## EXCERPT
┄┄┄┄┄┄┄┄┄┄┄┄┄┄┄┄┄┄┄┄
Weaning a child off a pacifier can be stressful for a child and their parents, and so it’s a parenting challenge that parents often ask me about.
Pacifiers, also known as soothers, Nuks, paci’s and dummies (depending on your location in the world) can be a real blessing when your infant is young. Eventually though, if a child doesn’t give the pacifier up on his own, there usually comes a time when the parent wants their child to give up this much-loved comfort item.
Many parents think that getting a child to give up their pacifier will be so stressful that they allow their child to keep using it. However, as every day passes, the child becomes more attached and dependent on the soother, making it even harder to think about taking the soother away.
Well, don’t stress, Mama. If you’re thinking it’s time for your little one to give up the soother, I have some suggestions that will help to make it as stress-free as possible.
I recently asked my Facebook followers for their advice on the topic, and I’ve gathered up their best tips and tricks!
Child with soother via Shutterstock
First of all, let me say that there was an outpouring of support for continuing to use the pacifier, and letting the child decide when to give it up. I’ll share some of those snippets with your first:
- One reader said “Our doctor told us that babies like their pacifiers just like we like to use our own pillows.” It is comforting, so wait until they past the 1 year mark to remove it.
- Pacifiers are used to protect again sids.
- Most babies like pacifiers because they do actually pacify and calm the child. However, if your baby is waking numerous times a night, rather than just popping the soother back in, you should see if your child is actually hungry.
- If your baby loses his his pacifier in the night, try leaving several in the crib. That way, they can just reach and grab another one.
But if you’ve decided that it’s well and truly time to say “bye-bye binky”, read on…
Ways to get your child to give up a soother:
(each of the following points come from our awesome readers that have been there…)
- Use the soother only at night time: Keep a small bowl of soothers in the corner of their crib. Teach your child to put his soothers in the bowl they get out of bed. This helps your child associate the pacifier with sleep-time. It also helps them know where to find the pacifiers if they lose theirs in the night.
┄┄┄┄┄┄┄┄┄┄┄┄┄┄┄┄┄┄┄┄
## SOURCE INFORMATION
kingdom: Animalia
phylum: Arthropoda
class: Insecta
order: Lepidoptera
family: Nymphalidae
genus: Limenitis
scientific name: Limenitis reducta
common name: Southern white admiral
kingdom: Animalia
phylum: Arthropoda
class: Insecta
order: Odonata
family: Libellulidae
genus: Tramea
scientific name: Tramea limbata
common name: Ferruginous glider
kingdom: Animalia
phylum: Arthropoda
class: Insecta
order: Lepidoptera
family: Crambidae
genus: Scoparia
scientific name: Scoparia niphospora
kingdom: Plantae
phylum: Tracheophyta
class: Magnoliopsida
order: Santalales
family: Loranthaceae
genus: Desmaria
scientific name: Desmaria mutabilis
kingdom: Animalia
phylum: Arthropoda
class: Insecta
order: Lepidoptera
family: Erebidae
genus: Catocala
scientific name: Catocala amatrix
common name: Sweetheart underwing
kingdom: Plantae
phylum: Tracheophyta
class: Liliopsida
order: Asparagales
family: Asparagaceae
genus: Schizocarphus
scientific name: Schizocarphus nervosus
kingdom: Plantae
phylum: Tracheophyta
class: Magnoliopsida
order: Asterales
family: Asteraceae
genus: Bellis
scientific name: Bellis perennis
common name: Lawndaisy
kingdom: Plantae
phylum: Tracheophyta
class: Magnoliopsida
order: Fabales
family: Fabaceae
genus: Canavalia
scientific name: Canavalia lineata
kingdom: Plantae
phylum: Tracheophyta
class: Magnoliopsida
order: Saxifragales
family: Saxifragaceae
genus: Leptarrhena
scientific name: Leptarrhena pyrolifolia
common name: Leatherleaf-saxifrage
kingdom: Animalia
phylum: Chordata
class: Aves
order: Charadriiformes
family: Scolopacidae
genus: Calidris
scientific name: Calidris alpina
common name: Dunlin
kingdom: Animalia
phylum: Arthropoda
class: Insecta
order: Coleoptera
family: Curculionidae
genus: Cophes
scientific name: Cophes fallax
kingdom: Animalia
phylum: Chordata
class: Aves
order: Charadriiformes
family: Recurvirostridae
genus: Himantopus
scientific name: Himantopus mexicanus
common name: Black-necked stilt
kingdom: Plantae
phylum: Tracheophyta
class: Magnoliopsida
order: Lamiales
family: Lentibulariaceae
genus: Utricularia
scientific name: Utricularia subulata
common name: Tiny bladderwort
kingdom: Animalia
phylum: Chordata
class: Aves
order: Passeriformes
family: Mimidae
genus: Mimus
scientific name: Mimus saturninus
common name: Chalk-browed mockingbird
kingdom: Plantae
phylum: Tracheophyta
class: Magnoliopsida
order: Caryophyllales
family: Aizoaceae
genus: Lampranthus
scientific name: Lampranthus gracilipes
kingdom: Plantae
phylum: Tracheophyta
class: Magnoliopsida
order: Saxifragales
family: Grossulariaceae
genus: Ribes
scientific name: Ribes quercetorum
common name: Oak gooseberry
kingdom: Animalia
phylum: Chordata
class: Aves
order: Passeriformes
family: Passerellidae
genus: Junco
┄┄┄┄┄┄┄┄┄┄┄┄┄┄┄┄┄┄┄┄
## EXERCISE TASKS
1. Copy the pacifier article from "But if you’ve" to "in the night.".
2. According to the pacifier article, where should a small bowl of soothers be kept?
3. Please continue the pacifier article after its last sentence.
The data can be set aside; none of it is needed here.

## TASK-BY-TASK ANSWERS
1.
But if you’ve decided that it’s well and truly time to say “bye-bye binky”, read on…
Ways to get your child to give up a soother:
(each of the following points come from our awesome readers that have been there…)
- Use the soother only at night time: Keep a small bowl of soothers in the corner of their crib. Teach your child to put his soothers in the bowl they get out of bed. This helps your child associate the pacifier with sleep-time. It also helps them know where to find the pacifiers if they lose theirs in the night.

2. In the corner of the child's crib.

3.
- Allow the pacifier only at naptime and bedtime.
- Have the “pacifier fairy” collect all of your child’s soothers, and leave a special gift in their place.
- As soon as your child is asleep, remove the pacifier from his mouth.
- While weaning, put all soothers in a hard-to-get-at place, so YOU can’t easily cave and get one when you’re frustrated, exhausted etc.
- Offer your child a cuddly alternative to a soother. A snuggly, lightweight blanket or a stuffed animal can provide comfort. Every time she cries for her soother, pat her back, stroke her head and tuck the new comfort item into her hand. This can take up to 3 nights but it will work.
- Use a noise machine to help your child sleep more soundly. The less your child wakes up in the night, the less they’ll cry out for their soother.
- A very popular trend is to have the pacifier sewn into a stuffed animal.
- If your child associates their soother with nap time, consider waiting until they are old enough to give up their nap.
- Buy a special toy they can have at nap time – a new princess toy or superhero toy that is great for snuggling.
- Starting a new nightly tradition can distract a child who is missing his soother – try a special bedtime story or a warm cup of milk.
- In exchange for the soother, give your child a new nightlight and a special pillow.
- Try a sticker chart. Give them a sticker each time they wake up in the morning without crying at bedtime.
- Read books, such as Bye Bye Binky by Brigette Weninger or Bea Gives Up Her Pacifier by Jenny Album. (affiliate)
- Cut off the top of the soother, and let them hold the plastic part of the pacifier.
- Let them listen to a book on tape, before bed, to help them focus on the book and not the pacifier.
And the easiest way to get rid of the soother:
I received this tip soother-weaning tip dozens of times, because parents everywhere have had success with this simple trick. Even my own daycare families have done this, and it’s worked:
The easiest way to break your child of the soother habit is to snip a small hole in the soother with a pair of scissors.
When your child sucks on the soother, there will be very little suction so it won’t provide the same comforts or satisfaction. Your child will let you know, and you can explain that their soother is broken. You’ll want to snip all of your soothers of course, so this happens with every one your child tries. Your child will quickly lose interest in his broken soother, and voila… your soother days are over.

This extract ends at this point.